Friday, Apr. 12, 1963
PERSONAL FILE
sb "He was born accident-prone and money-prone." A friend thus describes Eduardo Barreiros Rodriguez, 43, the chainsmoking Spanish industrialist who, in partnership with Gulf Oil, is busy building a network of 500 auto service stations across Spain. As a struggling mechanic in the provinces, Barreiros lost four fingers in mishaps. But in 15 years, he parlayed his family auto repair shop into a $670 million industrial empire (diesel engines, machinery, electrical equipment) that ranks among Spain's six largest private enterprises. Barreiros has just signed a contract to produce diesel engines, trucks and tractors in Colombia. He still lives in a modest apartment and sticks to his simple success formula: "Produce more to make more money, so you can buy more machinery to produce even more."
sb To mild-mannered Toshio Inoue, 62, chairman of the Tokyo Stock Exchange, there was nothing inscrutable about last week's dizzy stock-buying splurge in Japan. Said Inoue, unruffled: "The bull market is here to stay for some time, and considering the circumstances, I believe it is natural." After a long career in banking--he was vice governor of the Bank of Japan before becoming exchange chairman in 1961--Inoue himself had a hand in one of the most immediate circumstances causing the market's hyperactivity. As he advised, the government lifted all restrictions on the repatriation of investments in Japanese securities by foreigners, one of the necessary steps toward full Japanese membership in the Organization for Economic Cooperation and Development.
sb With hands that are calloused from bricklaying yet adept at painting, Georg Leber, 42, chairman of West Germany's 450,000-man construction workers' union, recently signed a labor contract new in German industry.

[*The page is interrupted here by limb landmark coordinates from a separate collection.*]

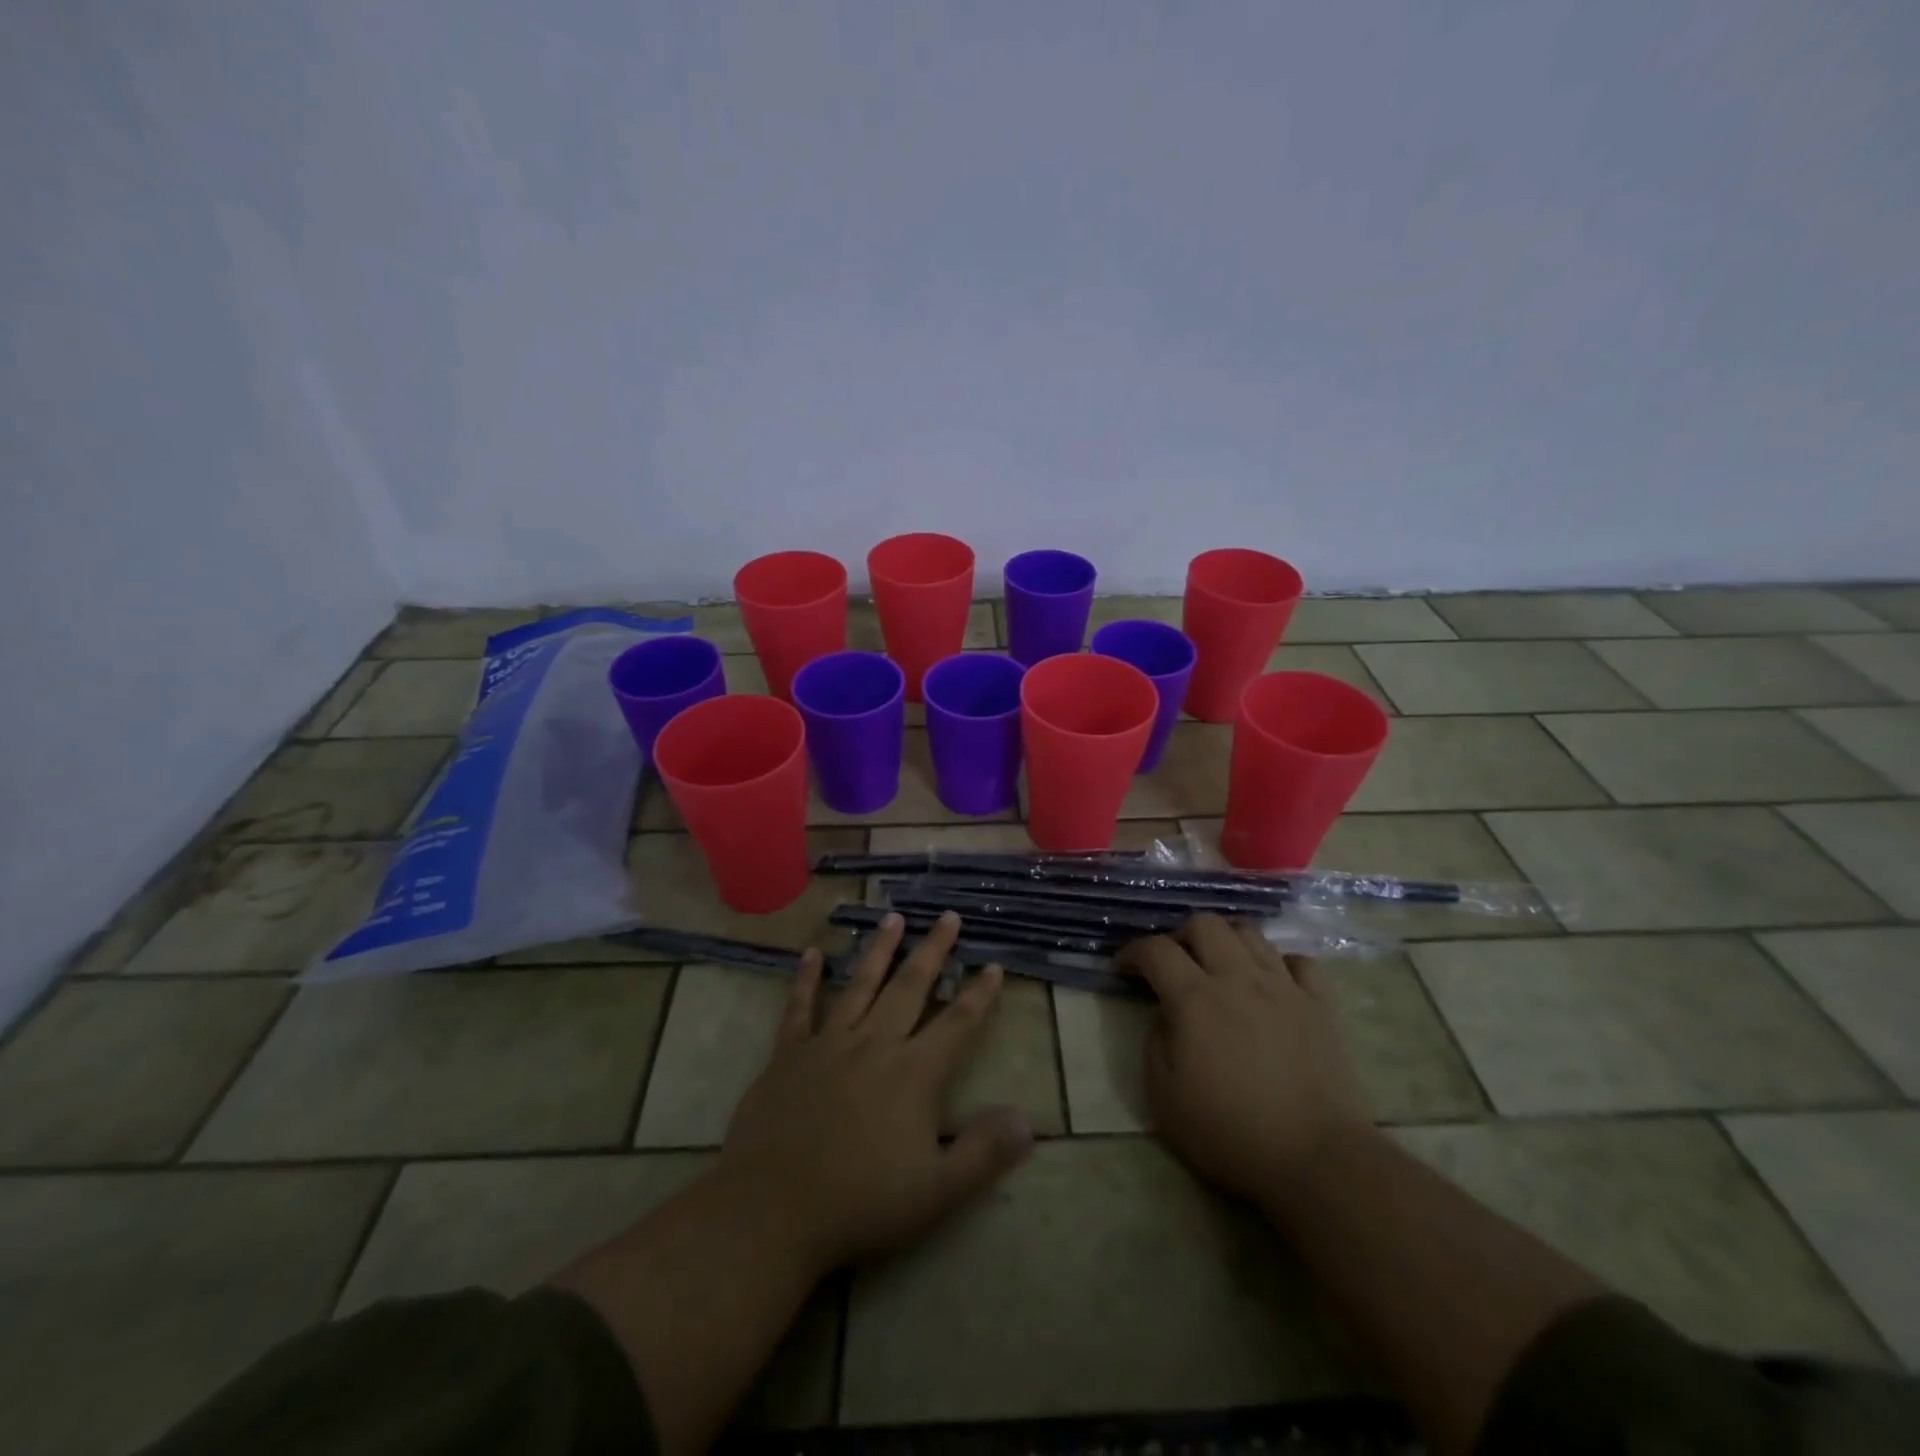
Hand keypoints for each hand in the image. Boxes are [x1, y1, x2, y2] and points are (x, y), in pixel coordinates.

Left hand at [715, 912, 1033, 1275]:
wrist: (771, 1213)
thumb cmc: (859, 1204)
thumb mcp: (936, 1192)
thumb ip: (983, 1153)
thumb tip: (1027, 1121)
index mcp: (912, 1073)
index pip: (957, 1023)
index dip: (979, 994)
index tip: (993, 965)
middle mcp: (874, 1044)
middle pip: (910, 987)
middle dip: (933, 951)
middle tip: (947, 917)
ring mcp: (827, 1044)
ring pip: (860, 985)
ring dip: (880, 950)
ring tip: (894, 917)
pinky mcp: (787, 1055)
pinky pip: (799, 1008)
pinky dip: (805, 979)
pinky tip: (811, 954)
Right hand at [1118, 914, 1372, 1209]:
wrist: (1317, 1159)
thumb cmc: (1230, 1133)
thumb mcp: (1164, 1097)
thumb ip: (1154, 1043)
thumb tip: (1164, 1015)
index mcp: (1195, 998)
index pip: (1155, 950)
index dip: (1132, 952)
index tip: (1122, 970)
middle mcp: (1238, 978)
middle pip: (1205, 924)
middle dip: (1180, 935)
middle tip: (1173, 964)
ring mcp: (1284, 987)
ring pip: (1250, 933)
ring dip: (1226, 941)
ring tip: (1218, 968)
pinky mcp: (1320, 1005)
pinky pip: (1299, 962)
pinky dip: (1279, 964)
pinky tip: (1271, 983)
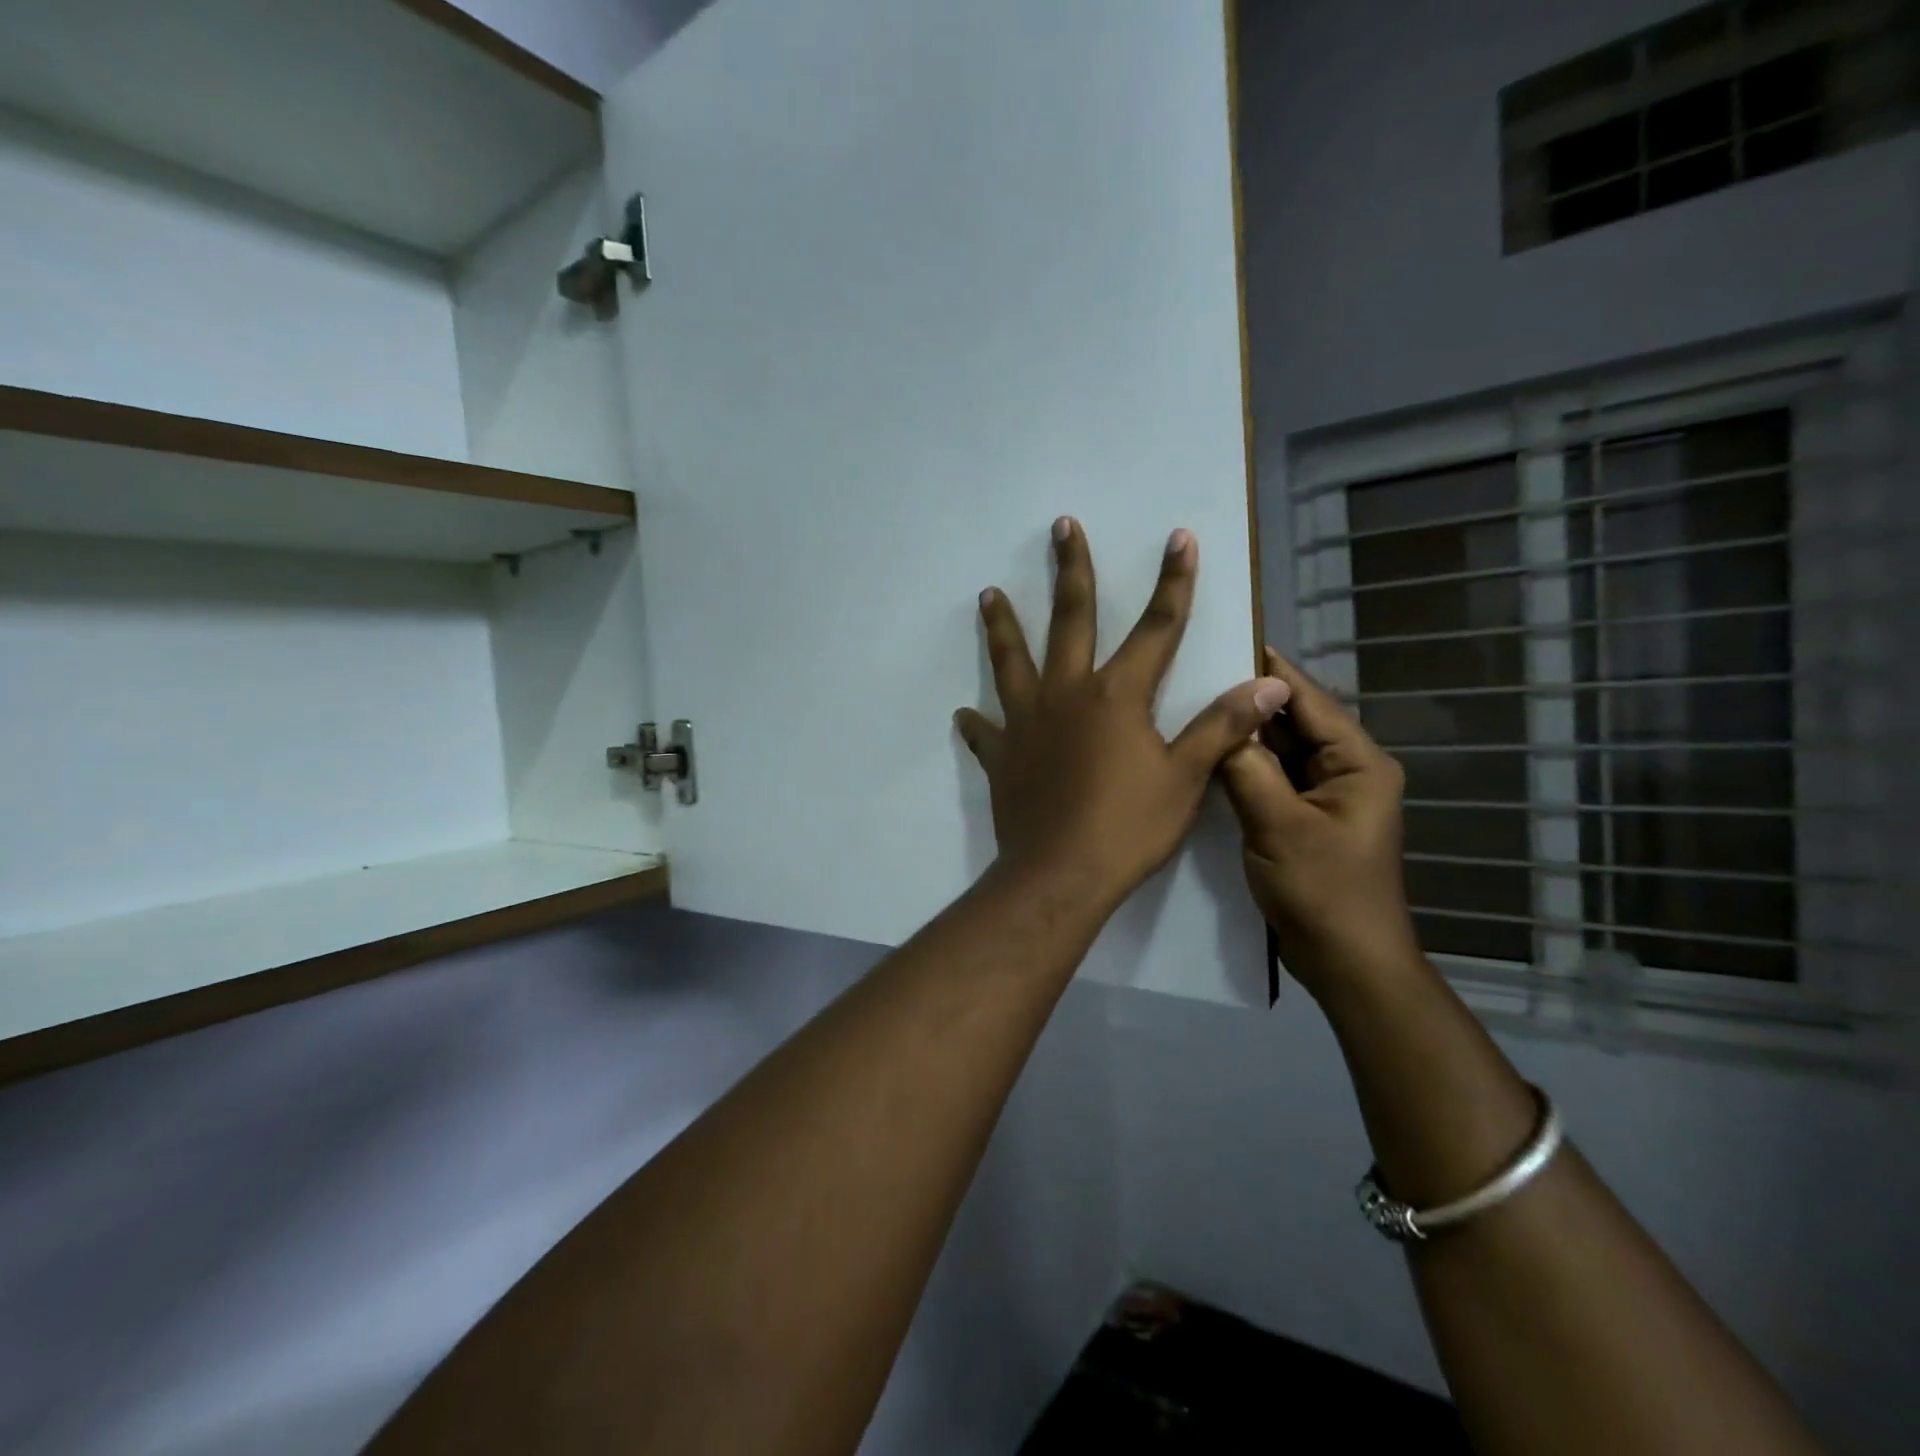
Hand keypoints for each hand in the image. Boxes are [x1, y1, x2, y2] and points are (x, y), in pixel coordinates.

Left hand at [954, 518, 1288, 915]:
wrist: (1060, 875)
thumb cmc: (1128, 827)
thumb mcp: (1186, 778)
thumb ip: (1222, 727)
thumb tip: (1268, 684)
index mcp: (1117, 695)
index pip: (1157, 627)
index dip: (1173, 582)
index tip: (1177, 537)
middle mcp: (1067, 694)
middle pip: (1070, 620)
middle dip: (1071, 571)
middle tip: (1061, 527)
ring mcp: (1026, 723)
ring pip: (1011, 661)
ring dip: (1002, 626)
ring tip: (987, 594)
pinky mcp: (1001, 756)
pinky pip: (985, 733)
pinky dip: (977, 722)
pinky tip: (965, 714)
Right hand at [1219, 648, 1421, 998]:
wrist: (1345, 961)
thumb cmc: (1324, 890)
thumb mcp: (1279, 826)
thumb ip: (1248, 768)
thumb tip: (1220, 721)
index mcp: (1358, 763)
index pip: (1308, 700)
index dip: (1268, 671)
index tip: (1223, 640)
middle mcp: (1345, 769)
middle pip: (1291, 721)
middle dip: (1247, 701)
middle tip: (1192, 675)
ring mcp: (1322, 795)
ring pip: (1277, 750)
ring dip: (1242, 734)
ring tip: (1190, 706)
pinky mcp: (1301, 816)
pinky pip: (1269, 777)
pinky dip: (1242, 766)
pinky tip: (1204, 754)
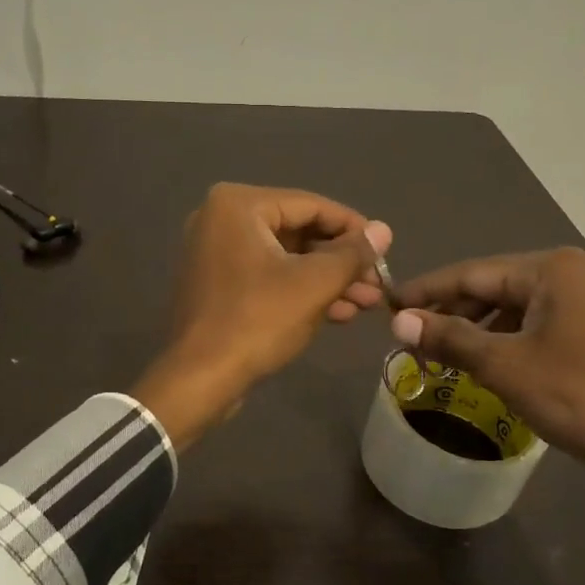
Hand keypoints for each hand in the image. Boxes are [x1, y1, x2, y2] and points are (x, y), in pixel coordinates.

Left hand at [133, 184, 391, 448]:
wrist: (199, 379)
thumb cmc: (257, 321)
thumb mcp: (314, 284)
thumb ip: (352, 254)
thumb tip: (384, 230)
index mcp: (239, 205)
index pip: (312, 205)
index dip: (354, 228)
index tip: (386, 250)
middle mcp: (221, 219)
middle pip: (299, 232)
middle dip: (342, 261)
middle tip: (379, 284)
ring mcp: (215, 254)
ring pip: (286, 259)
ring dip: (328, 281)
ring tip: (368, 303)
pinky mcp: (217, 286)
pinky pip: (268, 278)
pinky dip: (300, 292)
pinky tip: (338, 313)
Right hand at [389, 247, 584, 474]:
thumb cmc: (575, 396)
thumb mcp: (503, 365)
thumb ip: (448, 337)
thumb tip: (397, 321)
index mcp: (551, 269)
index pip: (472, 273)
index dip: (426, 290)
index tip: (388, 303)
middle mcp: (571, 274)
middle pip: (493, 287)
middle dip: (451, 311)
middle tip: (409, 335)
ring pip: (513, 308)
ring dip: (475, 329)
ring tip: (439, 353)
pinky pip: (534, 325)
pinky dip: (503, 341)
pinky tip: (482, 362)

Instead of the usual one-year term and flat wage increase, it runs two years and pegs wage rises to estimated growth in national product and the cost of living. Other German unions are howling about the potential loss of bargaining power, but Leber's own well-paid workers seem happy. Leber, a Social Democratic Deputy, brings to labor relations a new style of social partnership, always moving, as associates describe his tactics, "in a framework of economic possibilities."